Quote word for word the lines of the data below, from the line holding "genus: Verbena" to the line holding "catalogue / barcode: US 462892", inclusive.

※

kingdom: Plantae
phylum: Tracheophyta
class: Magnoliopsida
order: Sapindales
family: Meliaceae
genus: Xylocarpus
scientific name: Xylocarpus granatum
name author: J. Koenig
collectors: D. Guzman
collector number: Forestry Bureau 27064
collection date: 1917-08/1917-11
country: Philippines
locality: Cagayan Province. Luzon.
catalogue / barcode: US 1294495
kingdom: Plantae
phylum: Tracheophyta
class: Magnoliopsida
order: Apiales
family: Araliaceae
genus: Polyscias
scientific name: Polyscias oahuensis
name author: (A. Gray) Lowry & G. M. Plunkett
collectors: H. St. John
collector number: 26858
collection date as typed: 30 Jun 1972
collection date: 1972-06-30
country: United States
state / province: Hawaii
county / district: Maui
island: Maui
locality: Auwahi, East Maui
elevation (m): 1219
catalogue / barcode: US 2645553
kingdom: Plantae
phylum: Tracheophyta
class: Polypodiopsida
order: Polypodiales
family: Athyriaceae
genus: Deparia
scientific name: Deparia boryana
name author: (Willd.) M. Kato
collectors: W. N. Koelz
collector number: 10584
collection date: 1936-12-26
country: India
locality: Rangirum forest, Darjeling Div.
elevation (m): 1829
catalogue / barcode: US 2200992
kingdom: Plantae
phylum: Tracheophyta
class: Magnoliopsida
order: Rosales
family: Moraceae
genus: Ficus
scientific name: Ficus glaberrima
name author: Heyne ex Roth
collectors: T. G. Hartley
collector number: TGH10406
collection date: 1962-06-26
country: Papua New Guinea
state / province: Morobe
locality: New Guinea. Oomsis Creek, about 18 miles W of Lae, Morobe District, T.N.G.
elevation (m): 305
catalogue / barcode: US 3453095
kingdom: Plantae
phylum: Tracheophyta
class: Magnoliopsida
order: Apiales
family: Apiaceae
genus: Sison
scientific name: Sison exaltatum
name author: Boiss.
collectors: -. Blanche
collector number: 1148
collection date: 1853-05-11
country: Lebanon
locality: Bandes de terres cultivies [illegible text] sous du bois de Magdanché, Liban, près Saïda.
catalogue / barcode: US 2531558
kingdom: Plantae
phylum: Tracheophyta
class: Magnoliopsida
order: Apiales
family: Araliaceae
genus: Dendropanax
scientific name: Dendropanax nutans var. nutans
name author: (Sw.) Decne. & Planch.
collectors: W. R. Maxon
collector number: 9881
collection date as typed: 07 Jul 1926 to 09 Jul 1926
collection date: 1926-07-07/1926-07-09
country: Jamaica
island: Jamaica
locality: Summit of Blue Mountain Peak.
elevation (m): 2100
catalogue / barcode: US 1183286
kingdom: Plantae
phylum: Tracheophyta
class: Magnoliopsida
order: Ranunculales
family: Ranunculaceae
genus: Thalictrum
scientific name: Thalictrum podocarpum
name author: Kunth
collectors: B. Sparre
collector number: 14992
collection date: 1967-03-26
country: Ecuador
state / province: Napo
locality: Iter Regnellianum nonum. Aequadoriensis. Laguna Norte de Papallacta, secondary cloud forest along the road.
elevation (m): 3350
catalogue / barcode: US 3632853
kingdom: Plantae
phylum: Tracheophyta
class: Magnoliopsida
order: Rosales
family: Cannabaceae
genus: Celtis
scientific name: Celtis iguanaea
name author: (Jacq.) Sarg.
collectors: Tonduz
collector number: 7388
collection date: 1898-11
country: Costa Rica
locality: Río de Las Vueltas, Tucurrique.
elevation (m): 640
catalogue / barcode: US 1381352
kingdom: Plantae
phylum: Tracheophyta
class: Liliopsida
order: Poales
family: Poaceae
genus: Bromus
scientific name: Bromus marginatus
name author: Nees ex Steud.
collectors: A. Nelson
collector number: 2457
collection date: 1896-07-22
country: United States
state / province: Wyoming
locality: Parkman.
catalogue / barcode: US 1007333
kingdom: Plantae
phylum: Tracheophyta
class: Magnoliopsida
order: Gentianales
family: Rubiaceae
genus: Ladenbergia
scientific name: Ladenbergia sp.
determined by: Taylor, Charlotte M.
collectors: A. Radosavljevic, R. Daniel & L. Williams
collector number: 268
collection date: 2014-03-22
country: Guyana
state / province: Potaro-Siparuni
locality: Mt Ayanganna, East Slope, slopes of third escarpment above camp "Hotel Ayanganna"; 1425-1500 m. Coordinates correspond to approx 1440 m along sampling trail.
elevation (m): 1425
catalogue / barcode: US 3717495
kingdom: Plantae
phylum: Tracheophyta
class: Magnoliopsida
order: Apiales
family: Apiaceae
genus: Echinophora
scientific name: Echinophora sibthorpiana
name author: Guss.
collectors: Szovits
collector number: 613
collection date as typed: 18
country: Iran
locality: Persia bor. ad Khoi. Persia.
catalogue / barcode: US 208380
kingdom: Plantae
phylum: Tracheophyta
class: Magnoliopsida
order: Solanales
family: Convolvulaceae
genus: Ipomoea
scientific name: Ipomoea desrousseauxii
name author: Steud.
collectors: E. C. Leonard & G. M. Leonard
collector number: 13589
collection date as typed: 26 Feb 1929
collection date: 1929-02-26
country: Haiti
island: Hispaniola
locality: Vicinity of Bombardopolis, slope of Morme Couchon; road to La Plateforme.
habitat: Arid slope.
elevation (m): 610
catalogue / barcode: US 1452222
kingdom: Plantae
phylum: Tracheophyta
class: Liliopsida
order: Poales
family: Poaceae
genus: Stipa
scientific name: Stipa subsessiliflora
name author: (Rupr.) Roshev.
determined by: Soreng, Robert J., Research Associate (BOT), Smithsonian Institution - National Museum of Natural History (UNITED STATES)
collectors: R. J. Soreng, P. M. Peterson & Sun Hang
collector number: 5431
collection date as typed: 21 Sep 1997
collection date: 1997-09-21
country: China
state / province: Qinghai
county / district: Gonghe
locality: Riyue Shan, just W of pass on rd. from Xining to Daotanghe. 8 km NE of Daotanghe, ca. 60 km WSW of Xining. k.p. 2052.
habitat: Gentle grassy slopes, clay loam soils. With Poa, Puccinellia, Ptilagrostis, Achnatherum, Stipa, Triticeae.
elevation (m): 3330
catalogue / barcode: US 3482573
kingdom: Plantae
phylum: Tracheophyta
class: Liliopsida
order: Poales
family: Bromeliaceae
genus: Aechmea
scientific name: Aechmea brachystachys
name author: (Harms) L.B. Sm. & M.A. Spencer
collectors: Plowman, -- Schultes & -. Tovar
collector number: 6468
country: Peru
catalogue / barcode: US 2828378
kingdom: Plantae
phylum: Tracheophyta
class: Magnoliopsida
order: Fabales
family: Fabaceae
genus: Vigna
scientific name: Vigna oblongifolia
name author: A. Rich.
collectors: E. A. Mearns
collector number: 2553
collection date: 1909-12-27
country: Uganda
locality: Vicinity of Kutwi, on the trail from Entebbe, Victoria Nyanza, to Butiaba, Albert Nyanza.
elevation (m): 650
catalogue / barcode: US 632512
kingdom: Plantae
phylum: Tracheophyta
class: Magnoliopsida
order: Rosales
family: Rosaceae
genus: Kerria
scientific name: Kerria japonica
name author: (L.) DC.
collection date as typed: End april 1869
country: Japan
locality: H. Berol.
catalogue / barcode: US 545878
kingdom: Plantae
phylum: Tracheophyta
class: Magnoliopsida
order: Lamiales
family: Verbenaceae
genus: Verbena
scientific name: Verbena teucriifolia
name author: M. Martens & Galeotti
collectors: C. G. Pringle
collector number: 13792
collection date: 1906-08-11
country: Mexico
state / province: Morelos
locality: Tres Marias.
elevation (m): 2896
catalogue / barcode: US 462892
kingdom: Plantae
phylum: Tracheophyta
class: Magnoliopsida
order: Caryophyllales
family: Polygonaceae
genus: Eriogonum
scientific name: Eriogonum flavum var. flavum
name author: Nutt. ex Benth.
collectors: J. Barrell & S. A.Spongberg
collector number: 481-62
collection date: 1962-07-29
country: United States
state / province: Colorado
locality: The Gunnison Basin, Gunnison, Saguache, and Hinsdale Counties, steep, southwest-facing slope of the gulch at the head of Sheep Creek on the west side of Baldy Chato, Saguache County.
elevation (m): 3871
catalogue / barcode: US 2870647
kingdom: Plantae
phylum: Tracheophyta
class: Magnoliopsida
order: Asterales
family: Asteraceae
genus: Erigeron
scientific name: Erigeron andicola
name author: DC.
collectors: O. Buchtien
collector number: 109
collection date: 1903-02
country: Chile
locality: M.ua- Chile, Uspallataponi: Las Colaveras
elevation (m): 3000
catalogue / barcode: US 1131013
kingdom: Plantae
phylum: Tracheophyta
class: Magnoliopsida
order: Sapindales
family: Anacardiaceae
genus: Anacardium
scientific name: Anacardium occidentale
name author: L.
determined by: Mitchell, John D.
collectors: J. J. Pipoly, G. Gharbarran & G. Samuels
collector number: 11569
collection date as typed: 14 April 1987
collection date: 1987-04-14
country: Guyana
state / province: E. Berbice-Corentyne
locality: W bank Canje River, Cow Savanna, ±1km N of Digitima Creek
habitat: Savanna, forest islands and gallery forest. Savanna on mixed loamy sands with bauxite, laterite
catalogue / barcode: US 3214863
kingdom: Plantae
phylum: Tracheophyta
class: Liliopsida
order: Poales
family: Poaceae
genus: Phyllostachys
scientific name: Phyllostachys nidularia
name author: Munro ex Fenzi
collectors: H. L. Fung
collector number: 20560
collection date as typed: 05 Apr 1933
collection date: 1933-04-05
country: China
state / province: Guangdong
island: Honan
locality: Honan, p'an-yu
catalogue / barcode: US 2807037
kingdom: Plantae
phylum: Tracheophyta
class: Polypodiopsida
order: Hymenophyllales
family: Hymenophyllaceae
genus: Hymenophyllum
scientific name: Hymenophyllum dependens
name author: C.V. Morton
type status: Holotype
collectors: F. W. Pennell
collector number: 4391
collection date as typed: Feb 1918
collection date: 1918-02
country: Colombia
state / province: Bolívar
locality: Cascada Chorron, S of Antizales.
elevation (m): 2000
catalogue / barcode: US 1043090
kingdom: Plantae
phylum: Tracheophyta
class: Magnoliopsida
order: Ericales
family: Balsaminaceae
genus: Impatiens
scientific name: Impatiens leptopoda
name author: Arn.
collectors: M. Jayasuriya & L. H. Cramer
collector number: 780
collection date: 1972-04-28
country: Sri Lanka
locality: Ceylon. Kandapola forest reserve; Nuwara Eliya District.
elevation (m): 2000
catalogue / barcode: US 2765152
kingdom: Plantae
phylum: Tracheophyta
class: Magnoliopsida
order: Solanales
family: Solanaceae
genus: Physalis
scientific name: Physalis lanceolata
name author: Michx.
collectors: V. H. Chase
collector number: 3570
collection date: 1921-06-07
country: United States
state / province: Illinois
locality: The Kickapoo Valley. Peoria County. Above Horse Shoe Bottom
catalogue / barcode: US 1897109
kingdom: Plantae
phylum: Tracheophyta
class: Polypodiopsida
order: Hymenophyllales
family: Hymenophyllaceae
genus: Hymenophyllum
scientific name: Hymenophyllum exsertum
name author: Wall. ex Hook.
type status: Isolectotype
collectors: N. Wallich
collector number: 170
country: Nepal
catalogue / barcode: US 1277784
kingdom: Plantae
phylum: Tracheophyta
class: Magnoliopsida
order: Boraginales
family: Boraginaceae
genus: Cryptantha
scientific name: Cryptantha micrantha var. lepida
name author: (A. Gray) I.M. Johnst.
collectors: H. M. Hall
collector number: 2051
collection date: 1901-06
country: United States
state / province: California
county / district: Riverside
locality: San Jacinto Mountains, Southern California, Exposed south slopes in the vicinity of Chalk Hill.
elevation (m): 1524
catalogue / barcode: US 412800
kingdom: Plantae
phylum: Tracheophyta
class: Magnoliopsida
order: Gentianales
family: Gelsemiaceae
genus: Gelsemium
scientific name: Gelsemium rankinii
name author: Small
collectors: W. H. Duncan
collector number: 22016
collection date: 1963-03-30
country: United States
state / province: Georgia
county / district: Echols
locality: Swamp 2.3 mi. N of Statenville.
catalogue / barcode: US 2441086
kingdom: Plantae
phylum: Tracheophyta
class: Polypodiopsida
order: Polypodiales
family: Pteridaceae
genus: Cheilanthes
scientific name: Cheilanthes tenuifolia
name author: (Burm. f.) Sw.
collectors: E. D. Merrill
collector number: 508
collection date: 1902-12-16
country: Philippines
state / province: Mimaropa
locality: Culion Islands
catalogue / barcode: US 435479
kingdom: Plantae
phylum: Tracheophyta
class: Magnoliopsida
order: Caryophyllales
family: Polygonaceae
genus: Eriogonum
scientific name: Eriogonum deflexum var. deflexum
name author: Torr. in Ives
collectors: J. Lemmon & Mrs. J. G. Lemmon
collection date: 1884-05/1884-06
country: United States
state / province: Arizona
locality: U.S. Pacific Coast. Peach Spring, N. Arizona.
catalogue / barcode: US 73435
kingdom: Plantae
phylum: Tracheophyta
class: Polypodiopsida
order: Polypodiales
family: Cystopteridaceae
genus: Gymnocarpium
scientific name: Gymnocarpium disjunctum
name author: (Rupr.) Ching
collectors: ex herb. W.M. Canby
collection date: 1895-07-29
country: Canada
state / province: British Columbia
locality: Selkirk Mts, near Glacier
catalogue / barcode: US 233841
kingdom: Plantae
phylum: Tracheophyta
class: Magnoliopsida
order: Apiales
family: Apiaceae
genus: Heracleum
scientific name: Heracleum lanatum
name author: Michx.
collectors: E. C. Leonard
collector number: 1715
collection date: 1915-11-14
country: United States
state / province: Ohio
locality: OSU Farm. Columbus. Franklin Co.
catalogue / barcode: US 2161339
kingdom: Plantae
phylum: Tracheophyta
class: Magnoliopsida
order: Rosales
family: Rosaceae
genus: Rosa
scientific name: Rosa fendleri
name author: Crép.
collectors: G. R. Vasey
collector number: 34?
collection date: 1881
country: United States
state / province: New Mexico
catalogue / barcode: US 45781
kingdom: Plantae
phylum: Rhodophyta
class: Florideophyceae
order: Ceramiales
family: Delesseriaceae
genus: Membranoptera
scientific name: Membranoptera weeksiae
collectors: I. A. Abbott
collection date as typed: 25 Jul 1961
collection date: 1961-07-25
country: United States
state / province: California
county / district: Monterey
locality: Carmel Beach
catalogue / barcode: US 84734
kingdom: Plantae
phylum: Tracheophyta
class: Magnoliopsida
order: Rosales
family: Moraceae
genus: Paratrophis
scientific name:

※

The answer:
genus: Verbena
scientific name: Verbena teucriifolia
name author: M. Martens & Galeotti
collectors: C. G. Pringle
collector number: 13792
collection date: 1906-08-11
country: Mexico
state / province: Morelos
locality: Tres Marias.
elevation (m): 2896
catalogue / barcode: US 462892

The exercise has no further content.